Write out every line of the material below exactly as it appears, keeping the original order, spelling and line breaks.
+++ MATERIAL TO PROCESS +++
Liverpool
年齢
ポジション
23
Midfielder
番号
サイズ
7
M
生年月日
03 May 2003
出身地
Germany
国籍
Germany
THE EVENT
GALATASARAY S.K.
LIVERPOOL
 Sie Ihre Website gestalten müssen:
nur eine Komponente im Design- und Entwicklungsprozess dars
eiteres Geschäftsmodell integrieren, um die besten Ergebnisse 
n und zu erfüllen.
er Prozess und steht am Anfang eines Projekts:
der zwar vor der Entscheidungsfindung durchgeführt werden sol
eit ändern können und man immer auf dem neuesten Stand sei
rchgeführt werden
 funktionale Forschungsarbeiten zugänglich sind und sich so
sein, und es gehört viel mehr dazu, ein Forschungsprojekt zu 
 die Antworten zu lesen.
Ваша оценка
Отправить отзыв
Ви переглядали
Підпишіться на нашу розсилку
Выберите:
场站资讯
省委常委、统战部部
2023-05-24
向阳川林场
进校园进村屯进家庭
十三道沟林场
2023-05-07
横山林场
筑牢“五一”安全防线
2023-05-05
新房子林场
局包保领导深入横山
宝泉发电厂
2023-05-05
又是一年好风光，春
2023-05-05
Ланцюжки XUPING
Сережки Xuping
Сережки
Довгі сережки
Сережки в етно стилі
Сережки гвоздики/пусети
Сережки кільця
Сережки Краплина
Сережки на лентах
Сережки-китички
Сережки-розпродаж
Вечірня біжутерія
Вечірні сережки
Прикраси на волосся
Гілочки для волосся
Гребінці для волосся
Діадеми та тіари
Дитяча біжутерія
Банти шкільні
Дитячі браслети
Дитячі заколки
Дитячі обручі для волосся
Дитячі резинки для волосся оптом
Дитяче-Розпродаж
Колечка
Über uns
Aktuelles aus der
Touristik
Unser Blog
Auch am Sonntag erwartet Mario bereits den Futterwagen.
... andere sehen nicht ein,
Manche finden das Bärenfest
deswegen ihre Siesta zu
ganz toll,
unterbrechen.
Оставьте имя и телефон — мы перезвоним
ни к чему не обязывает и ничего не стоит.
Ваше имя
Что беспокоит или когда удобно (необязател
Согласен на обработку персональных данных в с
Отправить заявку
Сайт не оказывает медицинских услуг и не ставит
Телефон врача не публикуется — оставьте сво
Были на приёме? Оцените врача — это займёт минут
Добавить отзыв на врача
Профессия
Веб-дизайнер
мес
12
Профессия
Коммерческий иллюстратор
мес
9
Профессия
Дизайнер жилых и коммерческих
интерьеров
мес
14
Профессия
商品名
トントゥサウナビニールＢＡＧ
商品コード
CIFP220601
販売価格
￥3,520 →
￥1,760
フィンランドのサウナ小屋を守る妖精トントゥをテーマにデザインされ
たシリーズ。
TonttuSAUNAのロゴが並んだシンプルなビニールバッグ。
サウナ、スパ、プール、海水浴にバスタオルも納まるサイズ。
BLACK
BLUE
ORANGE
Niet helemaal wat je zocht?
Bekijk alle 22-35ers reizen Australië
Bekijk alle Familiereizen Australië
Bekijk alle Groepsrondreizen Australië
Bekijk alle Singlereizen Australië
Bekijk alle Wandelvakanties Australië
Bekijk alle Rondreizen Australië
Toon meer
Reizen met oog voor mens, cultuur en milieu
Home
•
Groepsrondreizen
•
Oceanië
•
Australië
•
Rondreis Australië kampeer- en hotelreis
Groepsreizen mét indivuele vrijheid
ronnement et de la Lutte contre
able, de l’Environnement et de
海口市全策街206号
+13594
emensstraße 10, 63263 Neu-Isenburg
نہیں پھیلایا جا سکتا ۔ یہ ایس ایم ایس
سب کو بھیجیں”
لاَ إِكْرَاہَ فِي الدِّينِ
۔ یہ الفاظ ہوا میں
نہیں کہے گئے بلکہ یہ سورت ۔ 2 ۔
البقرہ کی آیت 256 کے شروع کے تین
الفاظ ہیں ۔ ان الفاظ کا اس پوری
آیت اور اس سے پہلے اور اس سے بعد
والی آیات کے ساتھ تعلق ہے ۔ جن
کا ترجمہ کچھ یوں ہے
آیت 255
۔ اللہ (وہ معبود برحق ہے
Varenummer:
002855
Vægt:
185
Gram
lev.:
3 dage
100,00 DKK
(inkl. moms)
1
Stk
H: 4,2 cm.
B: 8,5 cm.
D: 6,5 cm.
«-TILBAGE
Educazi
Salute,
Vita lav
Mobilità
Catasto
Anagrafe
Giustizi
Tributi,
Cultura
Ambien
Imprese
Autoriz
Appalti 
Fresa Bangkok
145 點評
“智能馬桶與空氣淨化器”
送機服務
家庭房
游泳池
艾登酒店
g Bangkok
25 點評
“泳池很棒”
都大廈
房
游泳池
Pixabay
+++
ANSWER TO THIS TASK -
Liverpool
年齢
ポジション
23
Midfielder
番号
サイズ
7
M
生年月日
03 May 2003
出身地
Germany
国籍
Germany
THE EVENT
GALATASARAY S.K.
LIVERPOOL
 Sie Ihre Website gestalten müssen:
nur eine Komponente im Design- und Entwicklungsprozess dars
eiteres Geschäftsmodell integrieren, um die besten Ergebnisse 
n und zu erfüllen.
er Prozess und steht am Anfang eines Projekts:
der zwar vor der Entscheidungsfindung durchgeführt werden sol
eit ändern können und man immer auf dem neuesten Stand sei
rchgeführt werden
 funktionale Forschungsarbeiten zugänglich sind und sich so
sein, und es gehört viel mehr dazu, ein Forschungsprojekt zu 
 die Antworten zu lesen.
Ваша оценка
Отправить отзыв
Ви переглядали
Підпишіться на нашу розсилку
Выберите:
场站资讯
省委常委、统战部部
2023-05-24
向阳川林场
进校园进村屯进家庭
十三道沟林场
2023-05-07
横山林场
筑牢“五一”安全防线
2023-05-05
新房子林场
局包保领导深入横山
宝泉发电厂
2023-05-05
又是一年好风光，春
2023-05-05
Ланцюжки XUPING
Сережки Xuping
Сережки
Довгі сережки
Сережки в етно стилі
Сережки гвоздики/пусети
Сережки кільця
Сережки Краплина
Сережки на лентах
Сережки-китички
Сережки-розпродаж
Вечірня біжутерія
Вечірні сережки
Прикраси на волосся
Гілочки для волосся
Гребінці для волосся
Діадеми та тіари
Дитяча біжутерія
Банти шкільні
Дитячі браслети
Дитячі заколки
Дитячі обручі для волосся
Дитячі резинки для волосся оптом
Дитяче-Розпродаж
Колечка
Über uns
Aktuelles aus der
Touristik
Unser Blog
Auch am Sonntag erwartet Mario bereits den Futterwagen.
... andere sehen nicht ein,
Manche finden das Bärenfest
deswegen ihre Siesta zu
ganz toll,
unterbrechen.
Оставьте имя и телефон — мы перезвоним
ни к чему не обязывает и ничего не стоит.
Ваше имя
Что беспокоит или когда удобно (необязател
Согласен на обработку персональных данных в с
Отправить заявку
Сайт не оказывает медицинских услуг и не ставит
Телефон врача не публикуется — оставьте сво
Были на приёме? Оцените врача — это займёт минут
Добавить отзыв на врача
Профессия
Веб-дизайнер
мес
12
Профессия
Коммерческий иллюстратор
мес
9
Профессия
Дизайнер жилых и коммерческих
интерьеров
мес
14
Профессия
商品名
トントゥサウナビニールＢＡＧ
商品コード
CIFP220601
販売価格
￥3,520 →
￥1,760
フィンランドのサウナ小屋を守る妖精トントゥをテーマにデザインされ
たシリーズ。
TonttuSAUNAのロゴが並んだシンプルなビニールバッグ。
サウナ、スパ、プール、海水浴にバスタオルも納まるサイズ。
BLACK
BLUE
ORANGE
Niet helemaal wat je zocht?
Bekijk alle 22-35ers reizen Australië
Bekijk alle Familiereizen Australië
Bekijk alle Groepsrondreizen Australië
Bekijk alle Singlereizen Australië
Bekijk alle Wandelvakanties Australië
Bekijk alle Rondreizen Australië
Toon meer
Reizen met oog voor mens, cultuur en milieu
Home
•
Groepsrondreizen
•
Oceanië
•
Australië
•
Rondreis Australië kampeer- en hotelreis
Groepsreizen mét indivuele vrijheid
ronnement et de la Lutte contre
able, de l’Environnement et de
海口市全策街206号
+13594
emensstraße 10, 63263 Neu-Isenburg
نہیں پھیلایا جا سکتا ۔ یہ ایس ایم ایس
سب کو بھیجیں”
لاَ إِكْرَاہَ فِي الدِّينِ
۔ یہ الفاظ ہوا میں
نہیں کہے گئے بلکہ یہ سورت ۔ 2 ۔
البقرہ کی آیت 256 کے شروع کے تین
الفاظ ہیں ۔ ان الفاظ کا اس پوری
آیت اور اس سے پہلے اور اس سے بعد
والی آیات کے ساتھ تعلق ہے ۔ جن
کا ترجمہ کچھ یوں ہے
آیت 255
۔ اللہ (وہ معبود برحق ہے
Varenummer:
002855
Vægt:
185
Gram
lev.:
3 dage
100,00 DKK
(inkl. moms)
1
Stk
H: 4,2 cm.
B: 8,5 cm.
D: 6,5 cm.
«-TILBAGE
Educazi
Salute,
Vita lav
Mobilità
Catasto
Anagrafe
Giustizi
Tributi,
Cultura
Ambien
Imprese
Autoriz
Appalti 
Fresa Bangkok
145 點評
“智能馬桶與空氣淨化器”
送機服務
家庭房
游泳池
艾登酒店
g Bangkok
25 點評
“泳池很棒”
都大廈
房
游泳池
Pixabay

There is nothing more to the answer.